= Anastas Kondo =

Albanian writer, screenwriter, and micropaleontologist

Anastas Kondo (November 28, 1937 - 2006) was an Albanian writer, screenwriter, and micropaleontologist.

==Life==
Anastas Kondo was born on 28 November 1937 in Kuçovë, Albania, and hailed from a family from Vuno, in Himarë municipality, on the Albanian riviera. He studied in the Saint Petersburg State Institute of Technology and graduated there as a geologist. Kondo became one of the main textbook authors and undertook several scientific studies on micropaleontology in Albania.

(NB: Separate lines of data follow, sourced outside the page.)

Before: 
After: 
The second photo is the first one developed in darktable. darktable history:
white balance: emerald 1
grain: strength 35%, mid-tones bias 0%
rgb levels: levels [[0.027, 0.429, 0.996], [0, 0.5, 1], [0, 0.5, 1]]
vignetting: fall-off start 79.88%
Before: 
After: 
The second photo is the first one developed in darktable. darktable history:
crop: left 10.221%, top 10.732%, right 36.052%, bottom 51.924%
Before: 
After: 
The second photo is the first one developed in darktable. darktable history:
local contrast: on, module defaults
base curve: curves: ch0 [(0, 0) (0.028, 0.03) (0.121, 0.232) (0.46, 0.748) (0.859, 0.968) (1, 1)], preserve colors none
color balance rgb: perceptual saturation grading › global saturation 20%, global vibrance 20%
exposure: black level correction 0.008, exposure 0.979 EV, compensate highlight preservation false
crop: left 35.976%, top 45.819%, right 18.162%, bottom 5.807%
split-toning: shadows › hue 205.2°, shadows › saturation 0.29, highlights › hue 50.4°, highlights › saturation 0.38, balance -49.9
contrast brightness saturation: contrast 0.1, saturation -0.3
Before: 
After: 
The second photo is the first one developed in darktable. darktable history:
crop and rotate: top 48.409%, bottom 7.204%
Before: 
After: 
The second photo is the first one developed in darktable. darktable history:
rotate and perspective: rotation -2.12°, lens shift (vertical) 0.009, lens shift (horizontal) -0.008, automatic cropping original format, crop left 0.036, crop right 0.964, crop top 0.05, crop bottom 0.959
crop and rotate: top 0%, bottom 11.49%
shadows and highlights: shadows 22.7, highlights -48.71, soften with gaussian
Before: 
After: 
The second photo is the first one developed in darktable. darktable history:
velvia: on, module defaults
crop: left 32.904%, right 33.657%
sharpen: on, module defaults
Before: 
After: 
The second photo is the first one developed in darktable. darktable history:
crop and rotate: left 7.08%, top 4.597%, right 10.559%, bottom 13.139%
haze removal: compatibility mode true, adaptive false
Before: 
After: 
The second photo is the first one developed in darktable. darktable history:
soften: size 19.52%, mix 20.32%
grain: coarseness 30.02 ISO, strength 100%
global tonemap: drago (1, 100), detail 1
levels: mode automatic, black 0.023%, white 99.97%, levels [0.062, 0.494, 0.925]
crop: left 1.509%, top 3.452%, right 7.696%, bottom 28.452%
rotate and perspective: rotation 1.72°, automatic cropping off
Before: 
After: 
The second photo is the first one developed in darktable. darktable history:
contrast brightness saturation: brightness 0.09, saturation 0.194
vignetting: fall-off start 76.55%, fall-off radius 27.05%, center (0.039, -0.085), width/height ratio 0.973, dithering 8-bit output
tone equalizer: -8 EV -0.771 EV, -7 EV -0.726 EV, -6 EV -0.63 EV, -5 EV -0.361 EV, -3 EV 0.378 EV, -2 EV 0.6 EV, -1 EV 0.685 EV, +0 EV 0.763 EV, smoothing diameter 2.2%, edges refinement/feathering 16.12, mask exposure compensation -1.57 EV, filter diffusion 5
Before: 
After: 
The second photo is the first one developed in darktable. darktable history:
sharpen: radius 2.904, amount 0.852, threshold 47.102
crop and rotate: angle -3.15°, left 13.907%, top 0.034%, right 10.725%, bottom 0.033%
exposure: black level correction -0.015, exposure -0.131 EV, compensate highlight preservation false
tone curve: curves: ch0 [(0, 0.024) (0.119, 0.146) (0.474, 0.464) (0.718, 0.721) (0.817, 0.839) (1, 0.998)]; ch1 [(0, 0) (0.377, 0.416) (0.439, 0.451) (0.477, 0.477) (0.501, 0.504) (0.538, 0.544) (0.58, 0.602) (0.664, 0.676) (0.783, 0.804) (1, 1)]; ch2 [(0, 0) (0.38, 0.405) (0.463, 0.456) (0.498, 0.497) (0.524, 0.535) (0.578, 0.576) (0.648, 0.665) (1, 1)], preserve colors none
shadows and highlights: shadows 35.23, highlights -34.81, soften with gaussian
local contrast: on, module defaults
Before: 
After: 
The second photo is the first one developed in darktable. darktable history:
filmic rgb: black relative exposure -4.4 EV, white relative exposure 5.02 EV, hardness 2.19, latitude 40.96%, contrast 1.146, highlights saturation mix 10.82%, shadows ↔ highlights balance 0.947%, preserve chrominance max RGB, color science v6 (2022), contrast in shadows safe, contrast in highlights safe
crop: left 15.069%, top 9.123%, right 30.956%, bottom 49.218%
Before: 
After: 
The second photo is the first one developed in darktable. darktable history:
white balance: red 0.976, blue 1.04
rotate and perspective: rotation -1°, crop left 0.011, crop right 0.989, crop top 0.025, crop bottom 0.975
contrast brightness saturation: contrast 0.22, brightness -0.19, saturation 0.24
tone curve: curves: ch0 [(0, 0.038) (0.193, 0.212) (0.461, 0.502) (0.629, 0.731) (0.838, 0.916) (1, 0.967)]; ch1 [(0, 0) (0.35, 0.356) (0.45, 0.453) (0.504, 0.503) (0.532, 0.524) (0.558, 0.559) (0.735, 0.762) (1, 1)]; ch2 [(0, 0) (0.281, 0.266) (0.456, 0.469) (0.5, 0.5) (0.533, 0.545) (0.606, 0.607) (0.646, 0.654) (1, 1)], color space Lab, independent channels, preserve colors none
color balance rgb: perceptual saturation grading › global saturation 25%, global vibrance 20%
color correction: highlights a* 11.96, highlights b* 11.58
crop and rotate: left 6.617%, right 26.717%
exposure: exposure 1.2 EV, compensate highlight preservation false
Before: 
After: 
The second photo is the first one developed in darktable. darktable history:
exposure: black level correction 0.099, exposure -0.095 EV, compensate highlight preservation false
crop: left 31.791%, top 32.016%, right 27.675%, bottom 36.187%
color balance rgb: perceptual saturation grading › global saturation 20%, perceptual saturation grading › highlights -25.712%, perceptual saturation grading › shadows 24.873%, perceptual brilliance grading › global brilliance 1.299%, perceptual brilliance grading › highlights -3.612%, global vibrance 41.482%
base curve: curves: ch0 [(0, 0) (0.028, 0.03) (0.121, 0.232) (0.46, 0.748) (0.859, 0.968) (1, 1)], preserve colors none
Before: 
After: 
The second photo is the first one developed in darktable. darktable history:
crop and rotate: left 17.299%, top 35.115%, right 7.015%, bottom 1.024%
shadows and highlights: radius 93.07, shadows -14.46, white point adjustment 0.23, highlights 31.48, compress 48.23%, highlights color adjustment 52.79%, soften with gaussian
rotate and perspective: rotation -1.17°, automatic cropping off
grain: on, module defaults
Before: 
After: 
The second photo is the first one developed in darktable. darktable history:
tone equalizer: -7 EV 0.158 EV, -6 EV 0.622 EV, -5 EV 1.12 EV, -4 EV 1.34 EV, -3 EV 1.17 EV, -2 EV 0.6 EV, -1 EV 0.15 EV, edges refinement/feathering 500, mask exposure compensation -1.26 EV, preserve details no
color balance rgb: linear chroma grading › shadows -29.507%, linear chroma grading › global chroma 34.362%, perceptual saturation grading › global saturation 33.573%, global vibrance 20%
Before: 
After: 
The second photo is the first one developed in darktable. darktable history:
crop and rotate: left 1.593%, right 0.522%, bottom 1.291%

Kondo has been the screenwriter of movies such as Misioni përtej detit, Dimri i madh, Kur zbardhi një ditë, Partizani i vogël Velo, etc. He has won national prizes on several books published such as the short stories volumes Ura (The bridge), Kur mbaron e vdes burri (When the man finishes and dies), Portat e diellit (The gates to the sun), Pse e vranë Odisenë (Why was Odissey killed), Njerëz dhe gurë (Men and stones), Kur zbardhi një ditë (A day's dawn).

He has been a Deputy Minister of Education as well as secretary of the Albanian League of Writers and Artists. Died in 2006.